Hey, korball people! I’m calling you out. You and I are gonna rumble unless you can tell me what the hell korfball is. Maybe that’s why the Olympic Committee won’t let you play in any Olympic Games. I went to the website and now all I know is that your sport was invented by a gym teacher and you have a net. You just make the rules up as you go, don’t you? It’s like Calvin ball.
Come on, now, even tug of war knows what it is. Yeah. Tug of War. It was a fucking Olympic sport for a while. Bunch of dudes pulling on the rope, and there was a gold medal for it. I looked it up, not that I can do that for korfball.
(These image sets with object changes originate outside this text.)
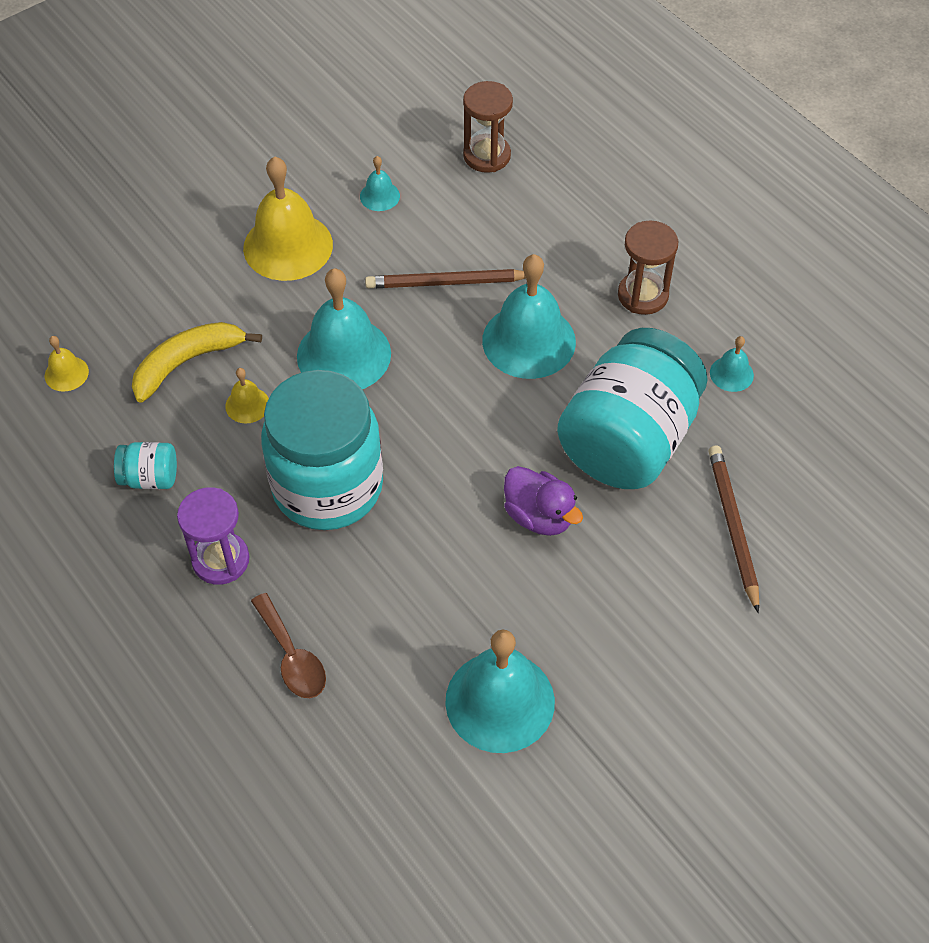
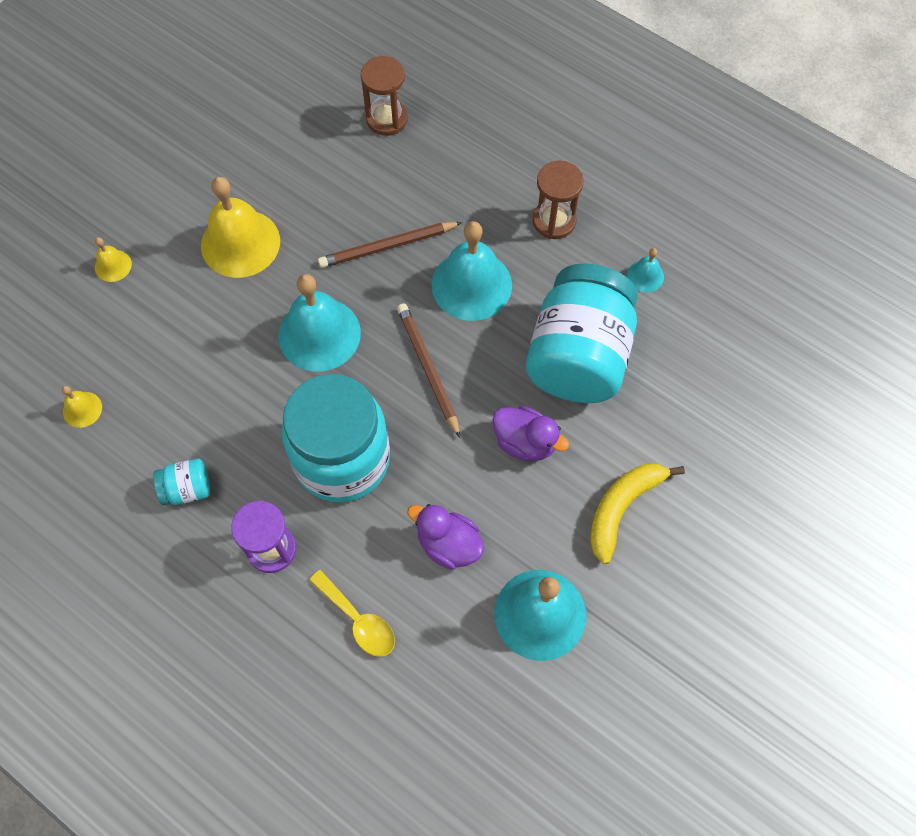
camera: 15 degrees left, 10 degrees up
yellow banana [132,322,262,402] -> yellow banana moved to [590,463,685,564]
yellow bell [225,368,269,424] -> yellow bell moved to [95,237,132,282]
brown spoon [251,593,326,698] -> yellow spoon [309,570,395,657]
turquoise bell [360,156,400,211] -> none
brown pencil [709,445,759,613] -> brown pencil moved to [397,303,460,438]
none -> purple duck [407,504,484,570]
But let’s face it, the biggest problem you’re facing is the fact that you call your sport korball. That doesn’t really sound like sport. I mean, if you tell me one of the following is an Olympic sport: topless women’s rugby or korball, I’m actually going to choose topless women’s rugby. What does that tell you about the name korfball? You wonder why biathlon is in and you aren’t? Biathlon just sounds Olympic. It’s nice and simple: bi-athlon. Two athlons . . . which I think means sport . . . I don’t know. I’m drunk right now, what do you want from me, korfball? I hope it’s not respect, because I’m too drunk for that. You drove me to this korfball, your bullshit sport made so little sense I said, “I need a drink . . .”
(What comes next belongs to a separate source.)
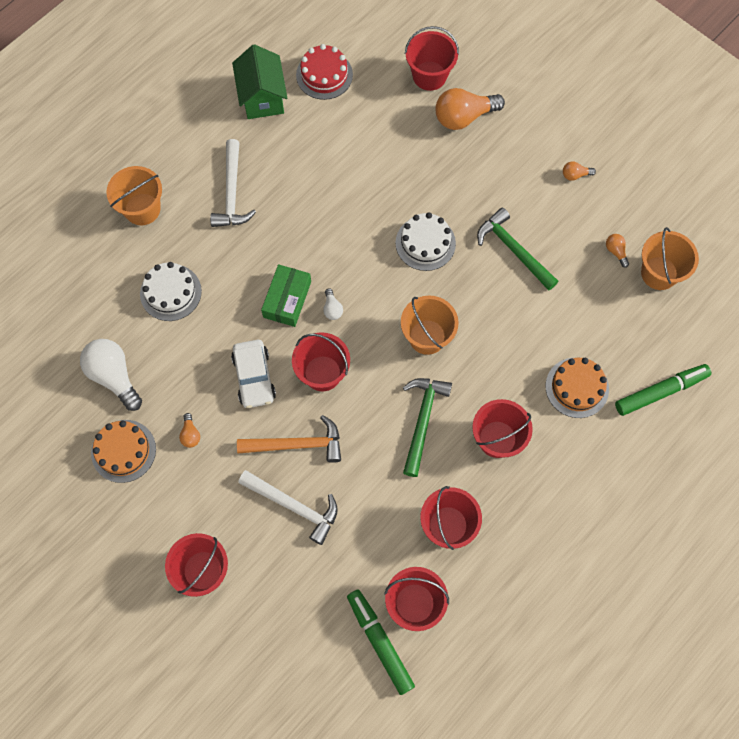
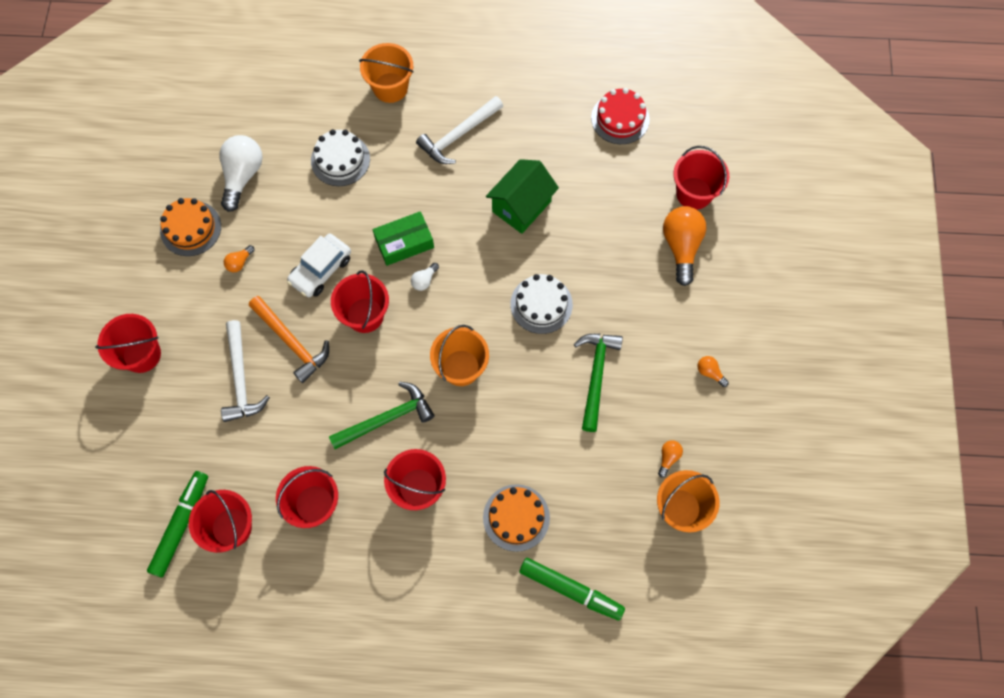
camera: 50 degrees right, 0 degrees up
green house [232,44,287,119] -> green house moved to [486,159,559,234]
orange light bulb [435,88,505,130] -> orange light bulb turned 60 degrees clockwise [663,206,706,286]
Hell, you’re in the same category as chess. Chess, while really complicated and amazing, is not a sport. When was the last time you saw someone weight training for chess? And you aren’t any more valid than chess. Actually you’re less valid than chess because chess already has international support. I don’t even know why chess feels it needs to be an Olympic sport. It seems like a bad idea all around.
Word to the wise, chess people. If it does become an Olympic sport, the U.S. will dump scads of cash into becoming internationally dominant. From there it’s just a short step to Mountain Dew sponsoring it and someone moving “Ra6-g6″ screaming “Extreme!” and flipping the table. . . .
Actually, I’d pay to see that.
Ian Macleod would never pay to see korfball.